For instance, both Hall and Hodes have Bob Dylan stories. In his youth, Hodes, who once chatted up John Lennon at a party, hung around the folk music scene in Greenwich Village, where he met Dylan at a guitar store and once played a pickup game of basketball with him. Likewise, the teenage Hall snuck out on the weekend during a National Science Foundation summer program to see Dylan at the Newport Folk Festival. Years later, Hall would be hired by Dylan to play guitar on a music project only to be “fired” two weeks later when Dylan abruptly pulled the plug on the project and sent all the musicians home.

“Bob would write songs every day, and every one sounded like a great Dylan song,” Hall, who also toured with Taj Mahal, says. “We’d start jamming on some chord progression … and he’d have a legal pad there on a piano … and the next thing you’d know he’d be singing a song that would have six verses all rhymed. And then you’d never hear it again.”

For both Hall and Hodes, music and politics have been intertwined from the get-go. As a teenager, Hall remembers listening to his grandmother’s records of Seeger (who’s now a constituent) singing about “sprawl and cookie-cutter housing” — issues Hall says he and his staff are grappling with today.
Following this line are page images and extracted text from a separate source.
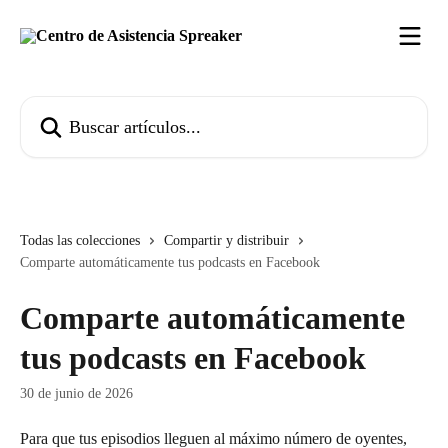
Ir al contenido principal
Buscar artículos...
Todas las colecciones
Compartir y distribuir
Comparte automáticamente tus podcasts en Facebook
Comparte automáticamente
tus podcasts en Facebook
30 de junio de 2026
Para que tus episodios lleguen al máximo número de oyentes, 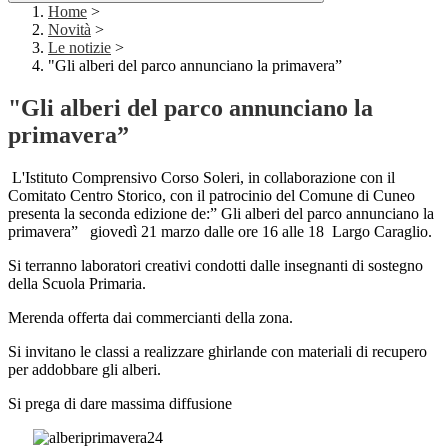
Home
>
Novità
>
Le notizie
>
"Gli alberi del parco annunciano la primavera”
"Gli alberi del parco annunciano la
primavera”
L'Istituto Comprensivo Corso Soleri, in collaborazione con il
Comitato Centro Storico, con il patrocinio del Comune di Cuneo
presenta la seconda edizione de:” Gli alberi del parco annunciano la
primavera”
giovedì 21 marzo dalle ore 16 alle 18
Largo Caraglio.
Si terranno laboratori creativi condotti dalle insegnanti di sostegno
della Scuola Primaria.
Merenda offerta dai commercianti della zona.
Si invitano le classi a realizzare ghirlande con materiali di recupero
per addobbare gli alberi.
Si prega di dare massima diffusione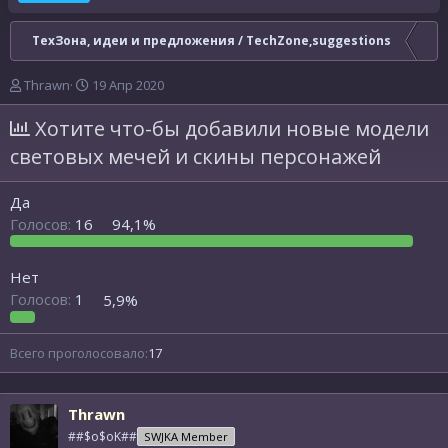
ТехЗона, идеи и предложения / TechZone,suggestions
А
Д
Thrawn
19 Апр 2020
в
а
т
т
Хотите что-бы добавили новые модели
о
а
световых мечей и скины персонажей
р
н
т
а
е
ч
Да
м
а
Голосов:
16
94,1%
ы
л
а
Нет
Голосов:
1
5,9%
Всего проголосовало
17
Thrawn
##$o$oK##
SWJKA Member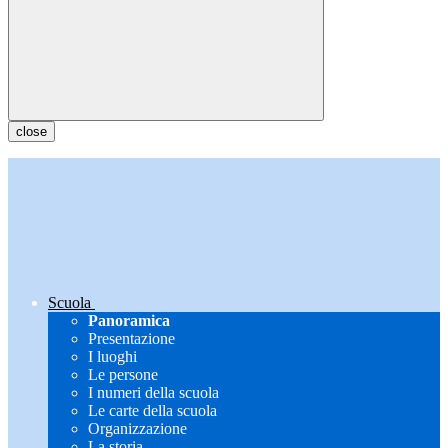
close
Scuola
Panoramica
Presentazione
I luoghi
Le persone
I numeri della scuola
Le carte della scuola
Organizzazione
La storia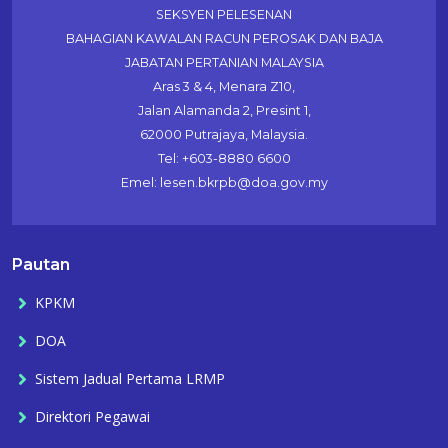
SEKSYEN PELESENAN
BAHAGIAN KAWALAN RACUN PEROSAK DAN BAJA
JABATAN PERTANIAN MALAYSIA
Aras 3 & 4, Menara Z10,
Jalan Alamanda 2, Presint 1,
62000 Putrajaya, Malaysia.
Tel: +603-8880 6600
Emel: lesen.bkrpb@doa.gov.my
Pautan
KPKM
DOA
Sistem Jadual Pertama LRMP
Direktori Pegawai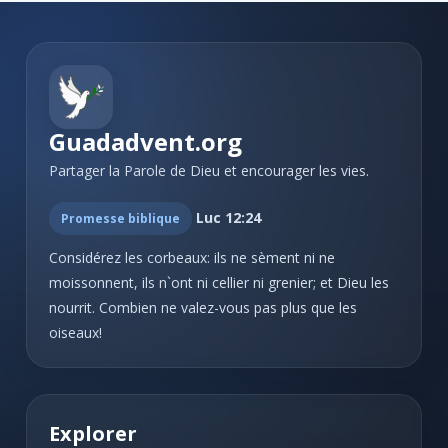
Guadadvent.org
Partager la Parole de Dieu et encourager les vies.
Luc 12:24
Promesse biblique
Considérez les corbeaux: ils ne sèment ni ne
moissonnent, ils n`ont ni cellier ni grenier; et Dieu les
nourrit. Combien ne valez-vous pas plus que les
oiseaux!
Explorer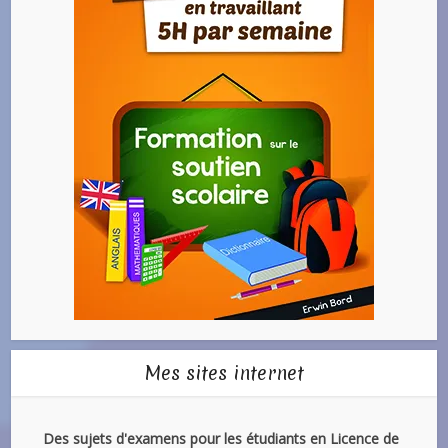
Mes sites internet
Des sujets d'examens pour les étudiants en Licence de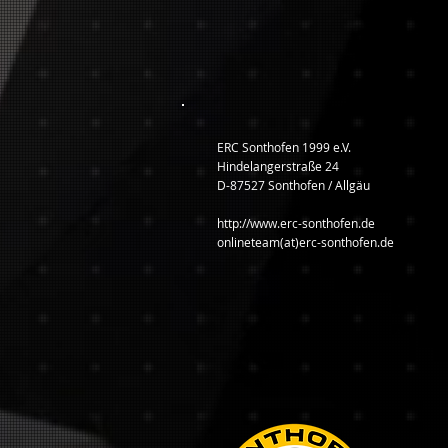
ERC Sonthofen 1999 e.V.
Hindelangerstraße 24
D-87527 Sonthofen / Allgäu
http://www.erc-sonthofen.de
onlineteam(at)erc-sonthofen.de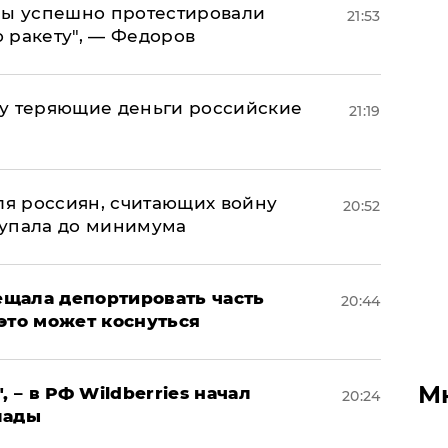
 мы успешно протестировали
21:53
 ракету", — Федоров
му теряющие деньги российские
21:19
а
оля россиян, считающих войну
20:52
 упала до минимума
щала депортировать часть
20:44
это может коснуться
М
, – в РФ Wildberries начал
20:24
лады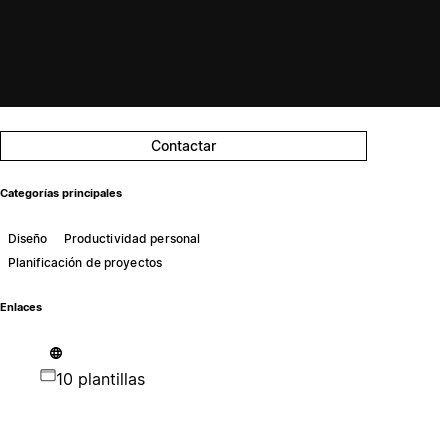
Contactar
Categorías principales
Diseño
Productividad personal
Planificación de proyectos
Enlaces
10 plantillas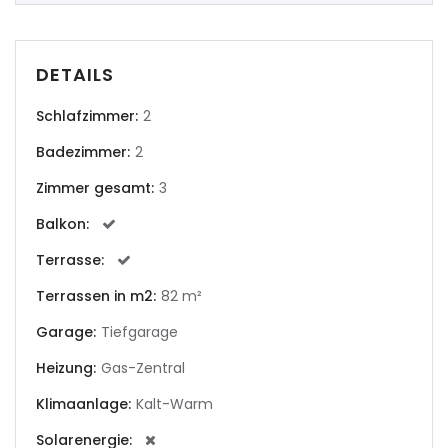
|-Altea
DETAILS
|-Andorra la Vella
Schlafzimmer:
2
|-Badia Blava
Badezimmer:
2
|-Badia Gran
Zimmer gesamt:
3
Balkon:
|-Bahia Blava
Terrasse:
|-Bendinat
Terrassen in m2:
82 m²
|-Bonanova, Palma d. M.
Garage:
Tiefgarage
Heizung:
Gas-Zentral
|-Bunyola
Klimaanlage:
Kalt-Warm
|-Cala Blava
Solarenergie: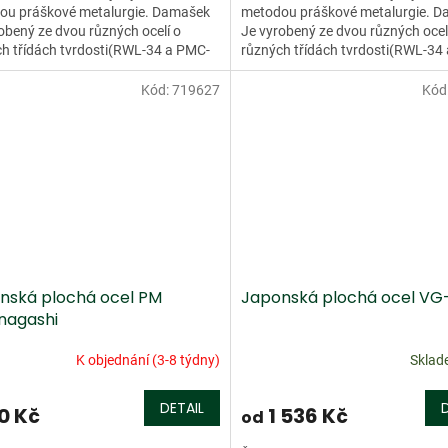
ou práškové metalurgie. Damašek
metodou práškové metalurgie. 
obený ze dvou různých ocelí o
Je vyrobený ze dvou různých ocel
h třídách tvrdosti(RWL-34 a PMC-
různých třídách tvrdosti(RWL-34
ento damašek má více než...
27). Tento damašek má více než..
Kód:
719627
Kód
nská plochá ocel PM
Japonská plochá ocel VG
nagashi
K objednání (3-8 týdny)
Skla
DETAIL
0 Kč
1 536 Kč
od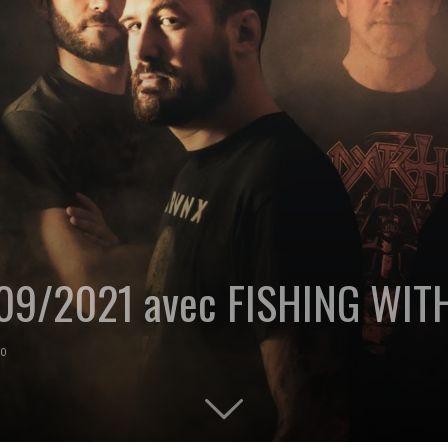
/09/2021 avec FISHING WIT
0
And Hall’s Congressional priorities include emphasizing “renewable energy,” appropriate for a man who co-founded Musicians United for Safe Energy, helped organize the legendary “No Nukes” concerts at Madison Square Garden in 1979 and composed environmentally oriented songs.

In contrast, Sali says music has had almost no impact on his politics — if anything, quite the opposite, he asserts.

“I’m a pretty conservative guy,” says the jovial Sali, the father of six. “When people see me playing and singing ‘Walk This Way’ or ‘Tush,’ it’s a real eye opener for ’em.”

Case in point: Sali remembers a gig in a Boise club when “Butch Otter’s press guy” came in while “we were playing ‘Fortunate Son,’ a war protest song. He was probably shocked by that, but to me it was just a Credence Clearwater song. I’m certainly not a war protester.”

While Hall makes it clear his priority is “to look out for” the interests of his Hudson River Valley constituents — “He’s been a star, now he just wants to stop the war,” says his communications director, Arthur Harris — music has still found a way into his Congressional life, whether it’s singing at an event for Martin Luther King Jr. Day at a Baptist church in his district or breaking out in the occasional Stevie Wonder song while driving in New York with his press secretary. And, though Fly Amero has replaced Hall in Orleans, Hall will go back to the studio in the spring to do some touch-up work on the vocal tracks for a musical DVD the band plans to release this summer.

As for Hodes — a former actor who built a successful entertainment law practice and once had a play he wrote performed “off-off Broadway” — he has completed a rough draft of the libretto for an opera about Oscar Wilde but otherwise hasn’t been doing much music. He’s currently looking for someone to take over the business portion of the label — Big Round Records — that he and Peggo founded.

All three men say they’ve talked to members of the Congressional rock band, the Second Amendments, about possibly playing with the group — though none has yet to officially join.

It may only be a matter of time.

Not playing the drums “is killing me,” says Sali, adding that he may buy an electronic set for his Capitol Hill apartment (or maybe even his Cannon Building office) “because it doesn’t make any noise.”

In the meantime, Sali is anticipating the moment when the career of his daughter Anna — a 20-year-old singer-songwriter who just wrapped up work on an album, which she’s shopping around for a distribution deal — takes off. “I have a lot of confidence that Anna is going to play some big dates, and I’m very much looking forward to the day when I can get on stage and play with my little girl,” Sali says. “She’s a tremendous talent.”